Task prompt: Leave every image behind and restate the data word for word.

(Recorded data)
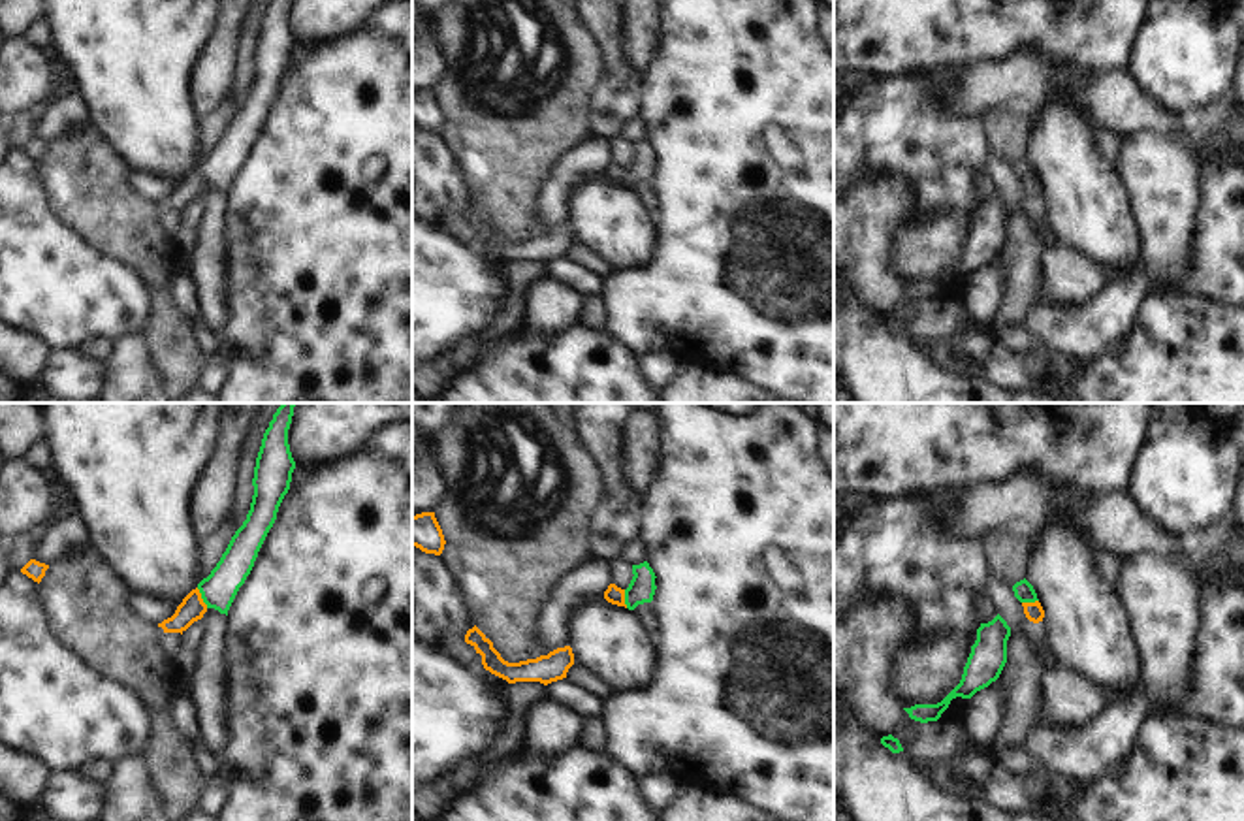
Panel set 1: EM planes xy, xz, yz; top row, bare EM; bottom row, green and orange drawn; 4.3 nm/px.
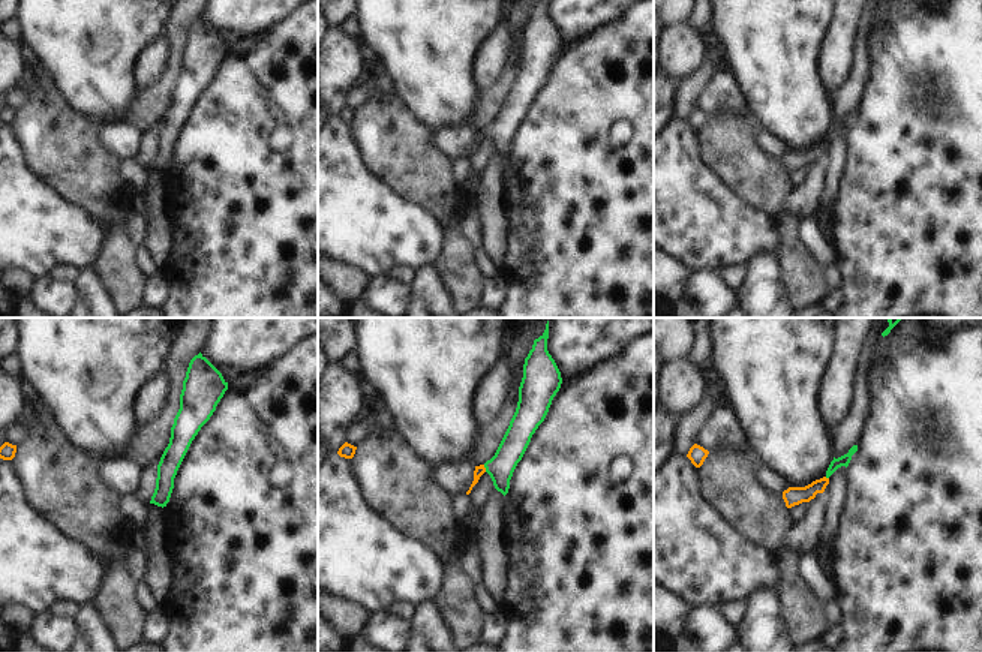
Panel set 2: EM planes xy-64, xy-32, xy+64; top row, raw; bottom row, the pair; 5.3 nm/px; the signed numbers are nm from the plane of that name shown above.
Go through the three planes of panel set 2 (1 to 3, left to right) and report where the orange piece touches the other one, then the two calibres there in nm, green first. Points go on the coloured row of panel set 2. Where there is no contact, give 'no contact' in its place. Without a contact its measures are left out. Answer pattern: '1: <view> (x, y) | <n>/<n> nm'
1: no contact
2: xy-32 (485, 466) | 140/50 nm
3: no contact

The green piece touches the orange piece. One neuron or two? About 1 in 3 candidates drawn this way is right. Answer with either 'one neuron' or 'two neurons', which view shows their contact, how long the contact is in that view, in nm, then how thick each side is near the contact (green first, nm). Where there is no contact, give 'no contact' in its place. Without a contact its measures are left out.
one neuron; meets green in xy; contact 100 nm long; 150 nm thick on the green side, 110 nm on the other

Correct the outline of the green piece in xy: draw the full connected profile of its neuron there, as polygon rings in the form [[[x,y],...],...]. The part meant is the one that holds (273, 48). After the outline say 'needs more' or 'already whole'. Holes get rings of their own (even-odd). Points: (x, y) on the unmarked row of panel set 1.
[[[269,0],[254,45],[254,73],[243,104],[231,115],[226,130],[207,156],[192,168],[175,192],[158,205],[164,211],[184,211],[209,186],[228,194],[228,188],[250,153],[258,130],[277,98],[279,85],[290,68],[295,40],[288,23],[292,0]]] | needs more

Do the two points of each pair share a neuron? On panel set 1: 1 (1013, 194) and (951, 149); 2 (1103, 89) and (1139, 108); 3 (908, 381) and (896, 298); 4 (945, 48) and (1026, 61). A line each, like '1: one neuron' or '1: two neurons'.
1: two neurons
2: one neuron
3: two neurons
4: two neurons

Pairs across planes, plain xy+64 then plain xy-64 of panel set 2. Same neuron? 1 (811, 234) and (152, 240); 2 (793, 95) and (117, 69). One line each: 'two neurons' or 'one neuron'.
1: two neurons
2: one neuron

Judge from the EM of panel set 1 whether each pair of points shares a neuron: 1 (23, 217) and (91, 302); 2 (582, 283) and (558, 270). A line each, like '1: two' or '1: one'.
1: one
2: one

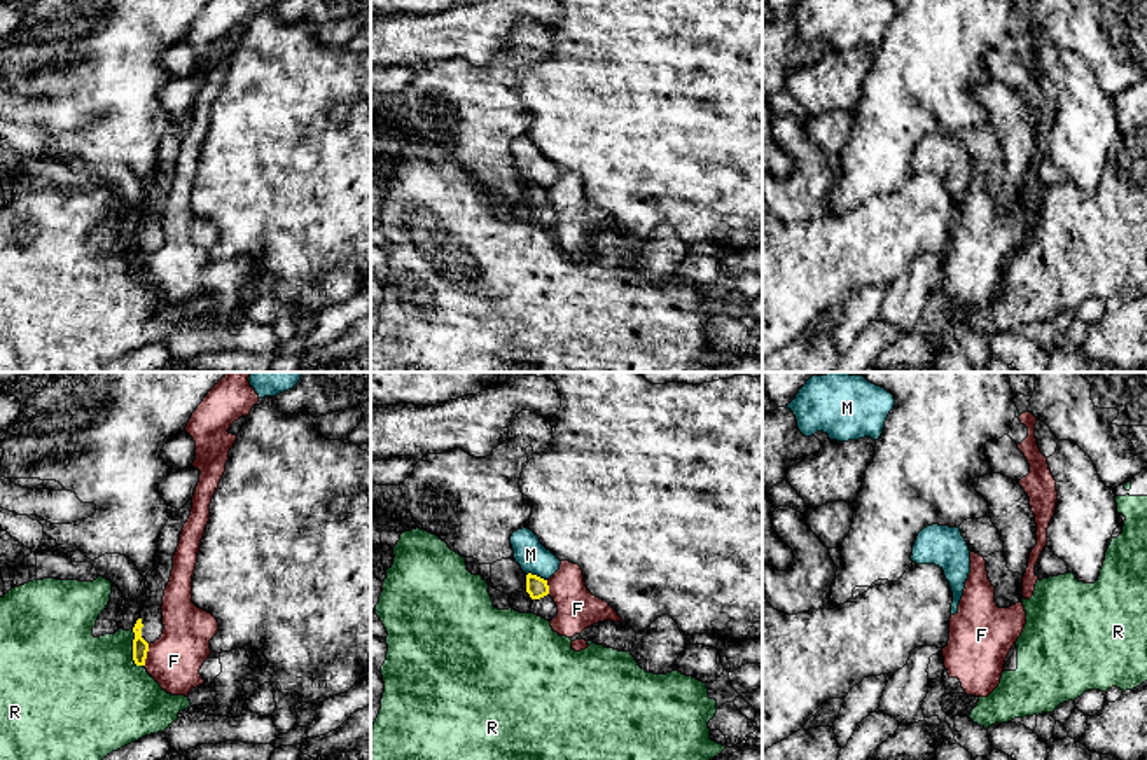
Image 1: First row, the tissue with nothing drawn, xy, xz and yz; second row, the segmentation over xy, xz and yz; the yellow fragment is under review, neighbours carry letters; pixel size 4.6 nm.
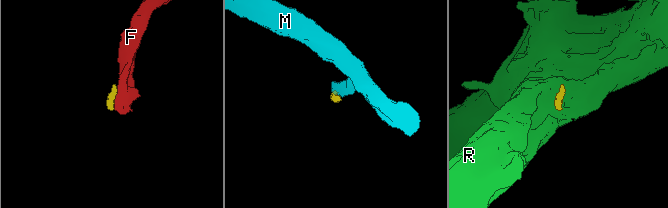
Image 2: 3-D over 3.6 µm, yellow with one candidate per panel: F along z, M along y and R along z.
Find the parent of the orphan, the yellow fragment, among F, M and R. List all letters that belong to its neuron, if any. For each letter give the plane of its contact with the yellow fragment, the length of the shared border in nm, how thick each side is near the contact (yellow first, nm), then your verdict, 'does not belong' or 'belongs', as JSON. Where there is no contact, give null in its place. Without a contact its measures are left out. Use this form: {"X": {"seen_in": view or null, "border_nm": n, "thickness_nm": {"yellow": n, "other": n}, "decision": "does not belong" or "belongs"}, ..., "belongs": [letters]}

Result:
Panel set 1: EM planes xy, xz, yz; top row, bare EM; bottom row, green and orange drawn; 4.3 nm/px.
Panel set 2: EM planes xy-64, xy-32, xy+64; top row, raw; bottom row, the pair; 5.3 nm/px; the signed numbers are nm from the plane of that name shown above.
Go through the three planes of panel set 2 (1 to 3, left to right) and report where the orange piece touches the other one, then the two calibres there in nm, green first. Points go on the coloured row of panel set 2. Where there is no contact, give 'no contact' in its place. Without a contact its measures are left out. Answer pattern: '1: <view> (x, y) | <n>/<n> nm'
1: no contact
2: xy-32 (485, 466) | 140/50 nm
3: no contact

The green piece touches the orange piece. One neuron or two? About 1 in 3 candidates drawn this way is right. Answer with either 'one neuron' or 'two neurons', which view shows their contact, how long the contact is in that view, in nm, then how thick each side is near the contact (green first, nm). Where there is no contact, give 'no contact' in its place. Without a contact its measures are left out.
one neuron; meets green in xy; contact 100 nm long; 150 nm thick on the green side, 110 nm on the other

Correct the outline of the green piece in xy: draw the full connected profile of its neuron there, as polygon rings in the form [[[x,y],...],...]. The part meant is the one that holds (273, 48). After the outline say 'needs more' or 'already whole'. Holes get rings of their own (even-odd). Points: (x, y) on the unmarked row of panel set 1.
[[[269,0],[254,45],[254,73],[243,104],[231,115],[226,130],[207,156],[192,168],[175,192],[158,205],[164,211],[184,211],[209,186],[228,194],[228,188],[250,153],[258,130],[277,98],[279,85],[290,68],[295,40],[288,23],[292,0]]] | needs more

Do the two points of each pair share a neuron? On panel set 1: 1 (1013, 194) and (951, 149); 2 (1103, 89) and (1139, 108); 3 (908, 381) and (896, 298); 4 (945, 48) and (1026, 61). A line each, like '1: one neuron' or '1: two neurons'.
1: two neurons
2: one neuron
3: two neurons
4: two neurons

Pairs across planes, plain xy+64 then plain xy-64 of panel set 2. Same neuron? 1 (811, 234) and (152, 240); 2 (793, 95) and (117, 69). One line each: 'two neurons' or 'one neuron'.
1: two neurons
2: one neuron

Judge from the EM of panel set 1 whether each pair of points shares a neuron: 1 (23, 217) and (91, 302); 2 (582, 283) and (558, 270). A line each, like '1: two' or '1: one'.
1: one
2: one

Image 1: First row, the tissue with nothing drawn, xy, xz and yz; second row, the segmentation over xy, xz and yz; the yellow fragment is under review, neighbours carry letters; pixel size 4.6 nm.
Image 2: 3-D over 3.6 µm, yellow with one candidate per panel: F along z, M along y and R along z.
Find the parent of the orphan, the yellow fragment, among F, M and R. List all letters that belong to its neuron, if any. For each letter give the plane of its contact with the yellow fragment, the length of the shared border in nm, how thick each side is near the contact (yellow first, nm), then your verdict, 'does not belong' or 'belongs', as JSON. Where there is no contact, give null in its place. Without a contact its measures are left out. Use this form: {"X": {"seen_in": view or null, "border_nm": n, "thickness_nm": {"yellow": n, "other": n}, "decision": "does not belong" or "belongs"}, ..., "belongs": [letters]}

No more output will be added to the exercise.